TASK OBJECTIVE: Retype every line of the material below with no changes at all.

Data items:
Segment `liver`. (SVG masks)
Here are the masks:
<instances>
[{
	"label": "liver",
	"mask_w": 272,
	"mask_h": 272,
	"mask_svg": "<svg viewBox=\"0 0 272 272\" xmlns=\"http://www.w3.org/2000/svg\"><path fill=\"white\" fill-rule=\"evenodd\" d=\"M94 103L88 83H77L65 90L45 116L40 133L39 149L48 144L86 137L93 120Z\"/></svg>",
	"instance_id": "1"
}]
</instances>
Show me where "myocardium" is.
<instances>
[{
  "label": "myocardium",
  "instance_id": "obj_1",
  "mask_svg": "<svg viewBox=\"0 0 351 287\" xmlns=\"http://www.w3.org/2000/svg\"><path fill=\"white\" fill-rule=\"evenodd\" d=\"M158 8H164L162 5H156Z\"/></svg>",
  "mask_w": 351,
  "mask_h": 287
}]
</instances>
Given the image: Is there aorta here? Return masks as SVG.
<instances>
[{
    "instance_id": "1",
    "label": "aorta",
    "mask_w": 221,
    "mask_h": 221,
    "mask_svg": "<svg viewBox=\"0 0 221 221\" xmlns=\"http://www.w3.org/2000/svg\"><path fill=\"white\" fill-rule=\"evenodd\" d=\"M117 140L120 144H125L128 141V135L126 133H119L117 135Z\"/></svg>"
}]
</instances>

COMPLETED EXERCISE:
Segment `liver`. (SVG masks)
Here are the masks:
<instances>
[{
	"label": "liver",
	"mask_w": 272,
	"mask_h": 272,
	"mask_svg": "<svg viewBox=\"0 0 272 272\" xmlns=\"http://www.w3.org/2000/svg\"><path fill=\"white\" fill-rule=\"evenodd\" d=\"M94 103L88 83H77L65 90L45 116L40 133L39 149L48 144L86 137L93 120Z\"/></svg>",
	"instance_id": "1"
}]
</instances>
Show me where "myocardium" is.
<instances>
[{
  "label": "myocardium",
  "instance_id": "obj_1",
  "mask_svg": "<svg viewBox=\"0 0 351 287\" xmlns=\"http://www.w3.org/2000/svg\"><path fill=\"white\" fill-rule=\"evenodd\" d=\"M158 8H164L162 5H156Z\"/></svg>",
  "mask_w": 351,
  "mask_h": 287
}]
</instances>
Given the image: Is there aorta here? Return masks as SVG.
<instances>
[{
    "instance_id": "1",
    "label": "aorta",
    "mask_w": 221,
    "mask_h": 221,
    "mask_svg": "<svg viewBox=\"0 0 221 221\" xmlns=\"http://www.w3.org/2000/svg\"><path fill=\"white\" fill-rule=\"evenodd\" d=\"M117 140L120 144H125L128 141V135L126 133H119L117 135Z\"/></svg>"
}]
</instances>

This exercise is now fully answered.